What the task asks:
Take the line that has "تقديمية أخرى. يمكن أن تشمل هذه الإعدادات" in it and every line after it to the end of the entries, and reproduce them exactly.

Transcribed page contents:
◆ ◆ ◆ ◆ ◆ ◆ ◆

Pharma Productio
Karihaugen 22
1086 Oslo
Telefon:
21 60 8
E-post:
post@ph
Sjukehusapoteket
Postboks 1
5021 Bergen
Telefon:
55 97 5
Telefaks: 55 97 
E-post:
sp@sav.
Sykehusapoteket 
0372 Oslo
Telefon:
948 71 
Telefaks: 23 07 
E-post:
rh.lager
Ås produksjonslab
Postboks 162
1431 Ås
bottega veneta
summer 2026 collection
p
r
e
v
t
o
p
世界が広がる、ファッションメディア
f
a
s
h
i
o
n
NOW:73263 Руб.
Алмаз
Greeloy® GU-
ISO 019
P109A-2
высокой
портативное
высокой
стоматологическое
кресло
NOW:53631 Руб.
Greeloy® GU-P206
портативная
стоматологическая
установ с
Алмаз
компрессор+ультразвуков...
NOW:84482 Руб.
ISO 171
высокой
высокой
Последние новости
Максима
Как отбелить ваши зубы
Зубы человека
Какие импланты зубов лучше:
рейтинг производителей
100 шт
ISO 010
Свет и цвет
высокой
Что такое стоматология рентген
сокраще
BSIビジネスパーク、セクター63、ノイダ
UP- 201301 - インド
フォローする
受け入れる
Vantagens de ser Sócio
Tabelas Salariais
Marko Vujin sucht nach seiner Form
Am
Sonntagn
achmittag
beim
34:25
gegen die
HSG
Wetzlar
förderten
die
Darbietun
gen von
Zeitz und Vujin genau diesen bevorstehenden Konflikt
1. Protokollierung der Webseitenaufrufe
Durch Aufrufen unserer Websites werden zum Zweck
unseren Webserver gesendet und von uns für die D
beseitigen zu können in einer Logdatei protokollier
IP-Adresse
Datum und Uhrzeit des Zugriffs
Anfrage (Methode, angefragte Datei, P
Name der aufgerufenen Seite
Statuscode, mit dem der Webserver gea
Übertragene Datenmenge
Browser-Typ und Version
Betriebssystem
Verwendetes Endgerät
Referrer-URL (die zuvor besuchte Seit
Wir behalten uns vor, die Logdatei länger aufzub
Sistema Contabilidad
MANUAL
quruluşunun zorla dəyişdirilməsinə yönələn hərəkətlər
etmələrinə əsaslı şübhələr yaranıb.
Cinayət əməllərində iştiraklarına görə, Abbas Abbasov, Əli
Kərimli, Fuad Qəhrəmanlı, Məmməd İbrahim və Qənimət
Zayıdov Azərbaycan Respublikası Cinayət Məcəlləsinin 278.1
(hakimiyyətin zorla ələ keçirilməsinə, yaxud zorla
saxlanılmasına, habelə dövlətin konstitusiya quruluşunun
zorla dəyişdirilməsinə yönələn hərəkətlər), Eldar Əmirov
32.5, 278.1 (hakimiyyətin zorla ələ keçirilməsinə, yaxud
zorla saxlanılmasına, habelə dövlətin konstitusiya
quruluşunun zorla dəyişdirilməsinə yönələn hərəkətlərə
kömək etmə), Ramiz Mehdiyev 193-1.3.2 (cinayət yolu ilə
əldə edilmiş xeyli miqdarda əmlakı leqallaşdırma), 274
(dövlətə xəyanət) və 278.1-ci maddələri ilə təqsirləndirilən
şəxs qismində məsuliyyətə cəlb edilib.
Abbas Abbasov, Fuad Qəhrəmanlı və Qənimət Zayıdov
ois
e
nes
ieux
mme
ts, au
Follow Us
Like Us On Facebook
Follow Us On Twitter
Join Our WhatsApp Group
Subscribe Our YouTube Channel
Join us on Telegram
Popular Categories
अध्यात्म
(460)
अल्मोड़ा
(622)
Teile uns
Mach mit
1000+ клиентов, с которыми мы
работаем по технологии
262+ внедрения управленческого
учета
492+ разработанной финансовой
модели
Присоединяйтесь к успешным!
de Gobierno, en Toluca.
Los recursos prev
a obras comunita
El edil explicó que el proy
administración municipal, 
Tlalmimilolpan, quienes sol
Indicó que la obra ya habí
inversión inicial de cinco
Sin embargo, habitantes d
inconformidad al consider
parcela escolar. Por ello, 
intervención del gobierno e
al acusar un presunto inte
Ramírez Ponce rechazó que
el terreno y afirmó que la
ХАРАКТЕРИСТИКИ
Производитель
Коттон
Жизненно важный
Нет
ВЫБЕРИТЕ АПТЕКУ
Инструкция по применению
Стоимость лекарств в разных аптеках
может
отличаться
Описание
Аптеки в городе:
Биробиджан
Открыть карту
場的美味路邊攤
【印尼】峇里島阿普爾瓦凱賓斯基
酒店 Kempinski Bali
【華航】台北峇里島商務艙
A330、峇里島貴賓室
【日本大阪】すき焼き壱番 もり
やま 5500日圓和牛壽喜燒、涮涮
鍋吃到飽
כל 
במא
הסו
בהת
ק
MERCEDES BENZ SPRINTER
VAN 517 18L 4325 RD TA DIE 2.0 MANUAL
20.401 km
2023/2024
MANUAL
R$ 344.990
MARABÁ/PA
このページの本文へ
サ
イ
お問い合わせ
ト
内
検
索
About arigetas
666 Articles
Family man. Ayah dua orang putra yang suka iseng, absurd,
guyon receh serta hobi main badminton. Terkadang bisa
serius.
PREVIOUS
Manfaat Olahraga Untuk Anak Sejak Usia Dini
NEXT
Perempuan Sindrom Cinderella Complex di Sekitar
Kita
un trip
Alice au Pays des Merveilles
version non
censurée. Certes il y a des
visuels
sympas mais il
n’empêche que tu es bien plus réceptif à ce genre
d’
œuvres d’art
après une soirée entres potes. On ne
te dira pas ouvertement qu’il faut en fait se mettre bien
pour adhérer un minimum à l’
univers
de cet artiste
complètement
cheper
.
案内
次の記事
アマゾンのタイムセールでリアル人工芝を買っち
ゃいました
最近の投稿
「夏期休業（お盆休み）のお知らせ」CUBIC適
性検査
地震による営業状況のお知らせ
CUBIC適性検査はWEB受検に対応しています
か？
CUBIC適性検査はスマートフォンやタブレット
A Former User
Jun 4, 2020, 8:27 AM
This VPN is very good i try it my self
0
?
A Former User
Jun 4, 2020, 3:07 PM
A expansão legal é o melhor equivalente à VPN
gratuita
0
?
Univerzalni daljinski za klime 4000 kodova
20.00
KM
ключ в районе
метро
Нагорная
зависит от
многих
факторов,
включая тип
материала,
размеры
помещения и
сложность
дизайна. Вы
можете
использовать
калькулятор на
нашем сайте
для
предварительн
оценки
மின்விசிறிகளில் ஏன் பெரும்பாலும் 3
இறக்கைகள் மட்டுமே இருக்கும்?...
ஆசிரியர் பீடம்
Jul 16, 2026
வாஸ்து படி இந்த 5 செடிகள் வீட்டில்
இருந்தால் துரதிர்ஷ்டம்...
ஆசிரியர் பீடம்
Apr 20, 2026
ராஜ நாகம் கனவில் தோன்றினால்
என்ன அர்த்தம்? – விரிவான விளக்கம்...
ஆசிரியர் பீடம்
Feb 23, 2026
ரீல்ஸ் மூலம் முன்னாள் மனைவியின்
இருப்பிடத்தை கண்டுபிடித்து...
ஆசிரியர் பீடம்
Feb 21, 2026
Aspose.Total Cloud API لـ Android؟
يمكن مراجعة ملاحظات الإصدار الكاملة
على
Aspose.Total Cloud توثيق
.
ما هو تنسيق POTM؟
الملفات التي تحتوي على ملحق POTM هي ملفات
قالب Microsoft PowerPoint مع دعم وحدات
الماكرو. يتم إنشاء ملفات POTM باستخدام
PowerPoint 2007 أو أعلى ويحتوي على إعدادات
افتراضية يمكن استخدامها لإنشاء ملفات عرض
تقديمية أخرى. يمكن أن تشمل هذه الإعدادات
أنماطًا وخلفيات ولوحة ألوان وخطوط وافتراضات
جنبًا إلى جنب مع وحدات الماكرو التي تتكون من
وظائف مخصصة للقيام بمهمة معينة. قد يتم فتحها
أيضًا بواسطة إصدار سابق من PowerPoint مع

◆ ◆ ◆ ◆ ◆ ◆ ◆

Reply to the task:
تقديمية أخرى. يمكن أن تشمل هذه الإعدادات
أنماطًا وخلفيات ولوحة ألوان وخطوط وافتراضات
جنبًا إلى جنب مع وحدات الماكرو التي تتكون من
وظائف مخصصة للقيام بمهمة معينة. قد يتم فتحها
أيضًا بواسطة إصدار سابق من PowerPoint مع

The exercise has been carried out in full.